Listing
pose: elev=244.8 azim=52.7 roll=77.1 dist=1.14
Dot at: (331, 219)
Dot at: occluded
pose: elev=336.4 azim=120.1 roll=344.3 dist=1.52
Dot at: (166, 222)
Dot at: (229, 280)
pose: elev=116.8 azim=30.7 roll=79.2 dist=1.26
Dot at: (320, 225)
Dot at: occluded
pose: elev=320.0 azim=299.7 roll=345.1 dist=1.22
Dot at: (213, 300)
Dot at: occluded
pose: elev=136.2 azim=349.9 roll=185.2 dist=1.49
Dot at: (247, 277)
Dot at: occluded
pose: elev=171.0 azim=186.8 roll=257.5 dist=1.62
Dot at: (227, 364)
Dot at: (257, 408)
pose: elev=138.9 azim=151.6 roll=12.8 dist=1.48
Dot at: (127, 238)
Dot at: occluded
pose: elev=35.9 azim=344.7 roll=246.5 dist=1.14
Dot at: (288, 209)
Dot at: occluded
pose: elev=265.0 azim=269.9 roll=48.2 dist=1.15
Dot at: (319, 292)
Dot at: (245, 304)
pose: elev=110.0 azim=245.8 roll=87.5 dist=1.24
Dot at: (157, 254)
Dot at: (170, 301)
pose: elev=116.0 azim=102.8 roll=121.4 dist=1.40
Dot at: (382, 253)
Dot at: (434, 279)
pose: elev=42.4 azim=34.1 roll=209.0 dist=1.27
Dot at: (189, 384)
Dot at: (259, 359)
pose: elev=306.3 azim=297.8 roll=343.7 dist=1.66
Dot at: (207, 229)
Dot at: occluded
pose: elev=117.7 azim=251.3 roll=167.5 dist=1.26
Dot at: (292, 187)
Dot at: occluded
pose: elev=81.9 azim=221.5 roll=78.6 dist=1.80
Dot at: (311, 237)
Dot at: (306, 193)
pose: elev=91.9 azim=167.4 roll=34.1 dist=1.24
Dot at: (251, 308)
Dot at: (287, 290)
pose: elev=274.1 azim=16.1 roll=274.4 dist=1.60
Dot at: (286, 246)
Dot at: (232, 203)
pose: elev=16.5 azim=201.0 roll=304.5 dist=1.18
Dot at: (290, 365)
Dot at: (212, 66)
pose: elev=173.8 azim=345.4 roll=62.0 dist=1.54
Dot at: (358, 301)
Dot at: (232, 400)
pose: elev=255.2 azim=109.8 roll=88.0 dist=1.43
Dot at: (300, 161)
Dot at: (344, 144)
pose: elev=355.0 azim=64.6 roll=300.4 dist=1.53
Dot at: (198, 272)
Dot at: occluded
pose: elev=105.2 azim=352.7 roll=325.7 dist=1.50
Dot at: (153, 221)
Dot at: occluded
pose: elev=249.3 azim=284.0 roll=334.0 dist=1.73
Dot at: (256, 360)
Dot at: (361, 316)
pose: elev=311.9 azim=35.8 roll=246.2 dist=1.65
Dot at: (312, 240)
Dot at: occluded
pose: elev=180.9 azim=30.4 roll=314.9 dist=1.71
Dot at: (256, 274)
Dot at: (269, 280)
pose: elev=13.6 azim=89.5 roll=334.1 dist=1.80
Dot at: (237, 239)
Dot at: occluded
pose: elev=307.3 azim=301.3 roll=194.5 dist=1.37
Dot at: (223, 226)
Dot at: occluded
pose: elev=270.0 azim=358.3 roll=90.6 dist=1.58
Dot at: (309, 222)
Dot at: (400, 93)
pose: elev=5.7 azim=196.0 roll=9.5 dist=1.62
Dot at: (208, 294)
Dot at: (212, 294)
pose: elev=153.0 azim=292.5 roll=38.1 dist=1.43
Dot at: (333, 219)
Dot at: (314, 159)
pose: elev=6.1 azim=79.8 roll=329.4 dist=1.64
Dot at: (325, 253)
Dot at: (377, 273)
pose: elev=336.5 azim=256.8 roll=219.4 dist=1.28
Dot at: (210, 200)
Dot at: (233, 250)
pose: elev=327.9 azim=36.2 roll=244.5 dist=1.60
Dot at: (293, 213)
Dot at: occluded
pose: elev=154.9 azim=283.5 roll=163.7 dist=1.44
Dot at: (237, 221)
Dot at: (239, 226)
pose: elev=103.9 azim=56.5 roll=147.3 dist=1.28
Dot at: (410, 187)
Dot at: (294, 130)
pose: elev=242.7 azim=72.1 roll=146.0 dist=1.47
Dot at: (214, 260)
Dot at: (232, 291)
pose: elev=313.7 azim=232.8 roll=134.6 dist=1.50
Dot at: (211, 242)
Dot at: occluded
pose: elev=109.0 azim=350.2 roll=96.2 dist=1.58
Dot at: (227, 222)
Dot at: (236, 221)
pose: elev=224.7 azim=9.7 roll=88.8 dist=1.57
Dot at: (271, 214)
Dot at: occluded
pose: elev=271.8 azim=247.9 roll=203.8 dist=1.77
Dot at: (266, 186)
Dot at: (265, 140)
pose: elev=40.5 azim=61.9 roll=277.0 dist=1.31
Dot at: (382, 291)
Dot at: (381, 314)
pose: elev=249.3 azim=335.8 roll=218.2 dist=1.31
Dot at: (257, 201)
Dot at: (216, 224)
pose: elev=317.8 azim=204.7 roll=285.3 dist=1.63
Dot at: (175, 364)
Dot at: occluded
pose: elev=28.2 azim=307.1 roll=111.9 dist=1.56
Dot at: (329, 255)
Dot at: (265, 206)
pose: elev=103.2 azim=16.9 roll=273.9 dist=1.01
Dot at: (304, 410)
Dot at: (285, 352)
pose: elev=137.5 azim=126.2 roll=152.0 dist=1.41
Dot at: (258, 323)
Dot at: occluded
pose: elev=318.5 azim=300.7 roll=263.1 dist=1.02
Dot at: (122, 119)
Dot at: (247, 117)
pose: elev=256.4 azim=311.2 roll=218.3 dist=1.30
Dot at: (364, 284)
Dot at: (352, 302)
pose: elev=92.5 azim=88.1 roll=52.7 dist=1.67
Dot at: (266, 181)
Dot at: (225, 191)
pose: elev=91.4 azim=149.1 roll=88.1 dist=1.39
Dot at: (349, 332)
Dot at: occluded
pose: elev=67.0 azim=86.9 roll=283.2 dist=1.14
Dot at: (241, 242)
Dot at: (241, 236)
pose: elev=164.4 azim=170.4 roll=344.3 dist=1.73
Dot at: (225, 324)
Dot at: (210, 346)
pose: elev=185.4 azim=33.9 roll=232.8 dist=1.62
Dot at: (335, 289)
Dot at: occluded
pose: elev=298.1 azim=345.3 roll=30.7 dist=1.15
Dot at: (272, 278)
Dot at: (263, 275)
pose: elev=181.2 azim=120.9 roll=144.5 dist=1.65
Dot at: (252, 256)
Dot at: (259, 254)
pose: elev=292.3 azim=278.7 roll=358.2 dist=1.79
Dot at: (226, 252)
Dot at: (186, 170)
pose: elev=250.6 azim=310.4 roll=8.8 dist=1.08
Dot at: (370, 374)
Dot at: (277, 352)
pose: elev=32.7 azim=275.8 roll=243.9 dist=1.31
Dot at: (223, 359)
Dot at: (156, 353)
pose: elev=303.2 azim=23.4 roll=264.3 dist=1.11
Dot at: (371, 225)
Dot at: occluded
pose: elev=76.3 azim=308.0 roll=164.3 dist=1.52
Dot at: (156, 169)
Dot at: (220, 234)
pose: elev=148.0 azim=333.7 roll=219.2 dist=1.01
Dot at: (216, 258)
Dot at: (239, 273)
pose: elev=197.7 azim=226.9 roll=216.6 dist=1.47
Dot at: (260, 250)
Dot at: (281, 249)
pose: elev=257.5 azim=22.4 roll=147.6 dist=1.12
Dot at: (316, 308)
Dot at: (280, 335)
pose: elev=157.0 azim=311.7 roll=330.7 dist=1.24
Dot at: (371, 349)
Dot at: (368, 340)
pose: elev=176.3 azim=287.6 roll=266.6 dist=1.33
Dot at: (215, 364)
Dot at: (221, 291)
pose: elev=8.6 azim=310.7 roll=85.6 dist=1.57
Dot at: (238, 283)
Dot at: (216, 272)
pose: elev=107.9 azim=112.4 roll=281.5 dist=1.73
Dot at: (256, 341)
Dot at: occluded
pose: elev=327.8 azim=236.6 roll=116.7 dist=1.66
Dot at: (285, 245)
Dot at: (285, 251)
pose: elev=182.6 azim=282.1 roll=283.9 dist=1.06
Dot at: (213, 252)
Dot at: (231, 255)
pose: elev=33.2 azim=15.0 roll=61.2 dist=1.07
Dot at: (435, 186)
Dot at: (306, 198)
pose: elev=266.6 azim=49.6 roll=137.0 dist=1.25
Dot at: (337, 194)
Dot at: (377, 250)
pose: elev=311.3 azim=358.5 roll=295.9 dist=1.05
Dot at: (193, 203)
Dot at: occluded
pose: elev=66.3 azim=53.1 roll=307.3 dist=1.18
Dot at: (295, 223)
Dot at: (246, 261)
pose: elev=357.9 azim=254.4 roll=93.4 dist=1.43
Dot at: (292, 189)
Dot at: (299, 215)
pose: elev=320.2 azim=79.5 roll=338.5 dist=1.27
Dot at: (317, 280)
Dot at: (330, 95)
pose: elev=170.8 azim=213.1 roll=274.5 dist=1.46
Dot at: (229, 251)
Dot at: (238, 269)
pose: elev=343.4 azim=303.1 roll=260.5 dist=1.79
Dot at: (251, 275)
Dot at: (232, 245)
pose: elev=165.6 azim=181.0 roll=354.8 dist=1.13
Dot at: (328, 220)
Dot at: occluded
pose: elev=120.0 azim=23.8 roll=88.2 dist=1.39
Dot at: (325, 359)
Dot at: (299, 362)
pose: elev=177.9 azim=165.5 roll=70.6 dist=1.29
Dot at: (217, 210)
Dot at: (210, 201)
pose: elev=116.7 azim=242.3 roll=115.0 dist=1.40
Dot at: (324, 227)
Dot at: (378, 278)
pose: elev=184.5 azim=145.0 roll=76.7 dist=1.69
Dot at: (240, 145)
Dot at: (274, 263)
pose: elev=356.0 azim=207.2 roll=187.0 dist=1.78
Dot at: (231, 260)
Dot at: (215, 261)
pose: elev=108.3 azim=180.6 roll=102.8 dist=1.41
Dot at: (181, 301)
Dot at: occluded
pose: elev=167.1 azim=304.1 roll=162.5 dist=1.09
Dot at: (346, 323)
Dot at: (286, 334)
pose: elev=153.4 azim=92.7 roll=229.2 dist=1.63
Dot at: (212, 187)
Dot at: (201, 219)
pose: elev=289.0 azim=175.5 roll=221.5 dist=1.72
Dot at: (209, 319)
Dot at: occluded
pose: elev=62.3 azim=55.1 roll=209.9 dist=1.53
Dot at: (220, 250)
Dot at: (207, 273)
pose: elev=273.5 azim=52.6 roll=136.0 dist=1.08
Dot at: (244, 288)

What the task asks
Rewrite the stretch of records from the line containing "pose: elev=116.7 azim=242.3" through the line containing "Dot at: (201, 219)", replacing "elev" with "elevation" and keeping everything else the same.

Final answer
pose: elevation=116.7 azim=242.3 roll=115.0 dist=1.40
Dot at: (324, 227)
Dot at: (378, 278)
pose: elevation=184.5 azim=145.0 roll=76.7 dist=1.69
Dot at: (240, 145)
Dot at: (274, 263)
pose: elevation=356.0 azim=207.2 roll=187.0 dist=1.78
Dot at: (231, 260)
Dot at: (215, 261)
pose: elevation=108.3 azim=180.6 roll=102.8 dist=1.41
Dot at: (181, 301)
Dot at: occluded
pose: elevation=167.1 azim=304.1 roll=162.5 dist=1.09
Dot at: (346, 323)
Dot at: (286, 334)
pose: elevation=153.4 azim=92.7 roll=229.2 dist=1.63
Dot at: (212, 187)
Dot at: (201, 219)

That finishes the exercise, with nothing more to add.